* [TEXT BLOCK]:
▼

Ultra-thin and ultra-light self-lubricating layer with accelerated dynamics for anode-free lithium metal batteries

Abstract

Fabricating superior artificial interlayer with ingeniously controlled charge and mass transport channels without compromise in cell mass and volume is urgent but challenging for practical Lithium metal batteries (LMBs). Herein, inspired by Brasenia schreberi, a natural aquatic plant with unique polysaccharides biological channels for lubricating H2O transport, an ultrathin (137 nm) and ultralight (0.1 mg cm−2) self-lubricating ion-confined artificial layer (SLIC) is proposed to improve charge/mass transport of LMBs. A large-scale feasibility roll-to-roll technology coupled with self-assembly of phase-transitioned lysozyme (PTL) was employed to construct the flexible and cost-effective SLIC. The luxurious polar functional groups of PTL favor Li+ transport by facilitating Li+ de-solvation and charge transfer processes, while the unique microporous channels within PTL can regulate the Li+ concentration field and accelerate homogenized mass transport. Therefore, with such unique SLIC, dendrite-free Li plating/stripping was achieved and superior cycle performance for 850 cycles in Li||Cu cells was realized. Furthermore, the SLIC endows pouch cells and coin cells with remarkably improved performance in harsh conditions (high cathode loading, low N/P up to anode-free). More importantly, all processes for preparing such controllable and scalable SLIC film are done in ambient conditions without specific engineering difficulties, showing excellent prospects for practical application.

▲

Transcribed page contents
▼

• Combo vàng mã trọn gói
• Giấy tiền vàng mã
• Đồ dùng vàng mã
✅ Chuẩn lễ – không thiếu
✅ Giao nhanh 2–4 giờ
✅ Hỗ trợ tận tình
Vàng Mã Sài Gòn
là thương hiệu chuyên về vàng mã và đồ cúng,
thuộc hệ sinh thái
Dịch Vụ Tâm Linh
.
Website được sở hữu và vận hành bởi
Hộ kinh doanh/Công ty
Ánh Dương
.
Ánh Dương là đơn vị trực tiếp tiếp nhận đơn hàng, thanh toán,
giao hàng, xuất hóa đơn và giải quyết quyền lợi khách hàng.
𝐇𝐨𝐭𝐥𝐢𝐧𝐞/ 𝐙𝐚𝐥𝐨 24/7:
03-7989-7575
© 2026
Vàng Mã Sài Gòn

▲
▼

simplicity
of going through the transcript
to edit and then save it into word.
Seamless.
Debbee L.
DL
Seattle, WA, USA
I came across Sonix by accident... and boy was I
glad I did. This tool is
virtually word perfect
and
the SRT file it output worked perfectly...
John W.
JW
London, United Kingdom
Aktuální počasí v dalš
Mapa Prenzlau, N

▲
▼

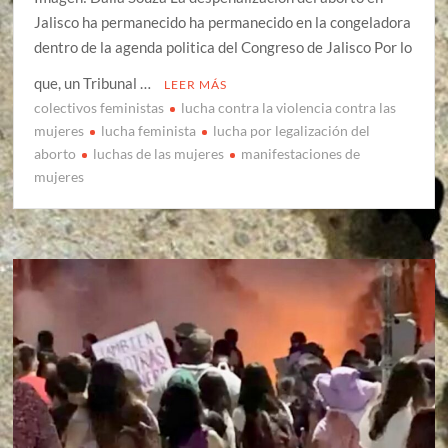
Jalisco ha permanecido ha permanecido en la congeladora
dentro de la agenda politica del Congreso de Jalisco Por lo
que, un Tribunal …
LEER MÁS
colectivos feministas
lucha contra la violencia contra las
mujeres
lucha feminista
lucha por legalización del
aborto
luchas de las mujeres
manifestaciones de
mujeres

▲

* [REQUIREMENT 1]: From the abstract on the self-lubricating layer for anode-free lithium metal batteries, list every numerical value it states, each with what it measures.
* [REQUIREMENT 2]: According to the abstract on the self-lubricating layer, what natural plant inspired the SLIC design?
* [REQUIREMENT 3]:
Decide whether each statement agrees with the abstract on the self-lubricating layer. Answer yes or no, and quote the deciding words.
(a) The SLIC is built through self-assembly of phase-transitioned lysozyme.
(b) Preparing the SLIC film requires specially controlled atmospheric conditions.
(c) Li||Cu cells with the SLIC reached 850 cycles.

* [SOLUTION 1]:
- 137 nm: the thickness of the SLIC layer
- 0.1 mg cm−2: the areal weight of the SLIC layer
- 850 cycles: the cycle performance reached in Li||Cu cells with the SLIC

* [SOLUTION 2]: Brasenia schreberi, an aquatic plant.

* [SOLUTION 3]:
(a) Yes: "self-assembly of phase-transitioned lysozyme (PTL) was employed to construct the flexible and cost-effective SLIC"
(b) No: "all processes for preparing such controllable and scalable SLIC film are done in ambient conditions"
(c) Yes: "superior cycle performance for 850 cycles in Li||Cu cells was realized"